Print the whole listing exactly.

======== Stored data ========

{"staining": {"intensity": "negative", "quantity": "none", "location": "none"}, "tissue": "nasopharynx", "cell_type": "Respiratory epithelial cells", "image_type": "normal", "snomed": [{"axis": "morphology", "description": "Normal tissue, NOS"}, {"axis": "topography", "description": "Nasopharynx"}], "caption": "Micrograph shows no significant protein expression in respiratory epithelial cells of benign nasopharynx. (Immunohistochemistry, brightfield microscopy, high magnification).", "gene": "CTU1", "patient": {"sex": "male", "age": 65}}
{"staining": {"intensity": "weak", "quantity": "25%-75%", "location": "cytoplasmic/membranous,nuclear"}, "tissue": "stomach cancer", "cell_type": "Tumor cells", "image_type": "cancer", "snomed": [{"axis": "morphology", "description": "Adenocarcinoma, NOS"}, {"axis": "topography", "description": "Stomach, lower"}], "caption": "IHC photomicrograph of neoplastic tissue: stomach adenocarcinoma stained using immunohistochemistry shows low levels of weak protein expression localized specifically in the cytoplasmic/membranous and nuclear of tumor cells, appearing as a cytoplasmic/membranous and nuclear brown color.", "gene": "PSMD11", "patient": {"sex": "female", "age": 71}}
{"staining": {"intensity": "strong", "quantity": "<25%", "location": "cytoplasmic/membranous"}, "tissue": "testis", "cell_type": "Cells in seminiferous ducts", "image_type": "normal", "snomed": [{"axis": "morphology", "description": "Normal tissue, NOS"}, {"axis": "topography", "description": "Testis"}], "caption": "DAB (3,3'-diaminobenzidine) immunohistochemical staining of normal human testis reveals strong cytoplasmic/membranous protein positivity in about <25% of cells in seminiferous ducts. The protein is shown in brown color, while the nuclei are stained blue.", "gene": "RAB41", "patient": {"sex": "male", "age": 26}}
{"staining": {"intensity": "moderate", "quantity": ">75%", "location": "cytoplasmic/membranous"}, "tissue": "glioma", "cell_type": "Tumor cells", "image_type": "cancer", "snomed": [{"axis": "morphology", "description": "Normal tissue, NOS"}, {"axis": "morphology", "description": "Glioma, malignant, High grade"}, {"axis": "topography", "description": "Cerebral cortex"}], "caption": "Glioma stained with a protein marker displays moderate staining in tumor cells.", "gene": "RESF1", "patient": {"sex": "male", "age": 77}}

========

## [Response area]
{"staining": {"intensity": "negative", "quantity": "none", "location": "none"}, "tissue": "nasopharynx", "cell_type": "Respiratory epithelial cells", "image_type": "normal", "snomed": [{"axis": "morphology", "description": "Normal tissue, NOS"}, {"axis": "topography", "description": "Nasopharynx"}], "caption": "Micrograph shows no significant protein expression in respiratory epithelial cells of benign nasopharynx. (Immunohistochemistry, brightfield microscopy, high magnification).", "gene": "CTU1", "patient": {"sex": "male", "age": 65}}
{"staining": {"intensity": "weak", "quantity": "25%-75%", "location": "cytoplasmic/membranous,nuclear"}, "tissue": "stomach cancer", "cell_type": "Tumor cells", "image_type": "cancer", "snomed": [{"axis": "morphology", "description": "Adenocarcinoma, NOS"}, {"axis": "topography", "description": "Stomach, lower"}], "caption": "IHC photomicrograph of neoplastic tissue: stomach adenocarcinoma stained using immunohistochemistry shows low levels of weak protein expression localized specifically in the cytoplasmic/membranous and nuclear of tumor cells, appearing as a cytoplasmic/membranous and nuclear brown color.", "gene": "PSMD11", "patient": {"sex": "female", "age": 71}}
{"staining": {"intensity": "strong", "quantity": "<25%", "location": "cytoplasmic/membranous"}, "tissue": "testis", "cell_type": "Cells in seminiferous ducts", "image_type": "normal", "snomed": [{"axis": "morphology", "description": "Normal tissue, NOS"}, {"axis": "topography", "description": "Testis"}], "caption": "DAB (3,3'-diaminobenzidine) immunohistochemical staining of normal human testis reveals strong cytoplasmic/membranous protein positivity in about <25% of cells in seminiferous ducts. The protein is shown in brown color, while the nuclei are stained blue.", "gene": "RAB41", "patient": {"sex": "male", "age": 26}}
{"staining": {"intensity": "moderate", "quantity": ">75%", "location": "cytoplasmic/membranous"}, "tissue": "glioma", "cell_type": "Tumor cells", "image_type": "cancer", "snomed": [{"axis": "morphology", "description": "Normal tissue, NOS"}, {"axis": "morphology", "description": "Glioma, malignant, High grade"}, {"axis": "topography", "description": "Cerebral cortex"}], "caption": "Glioma stained with a protein marker displays moderate staining in tumor cells.", "gene": "RESF1", "patient": {"sex": "male", "age": 77}}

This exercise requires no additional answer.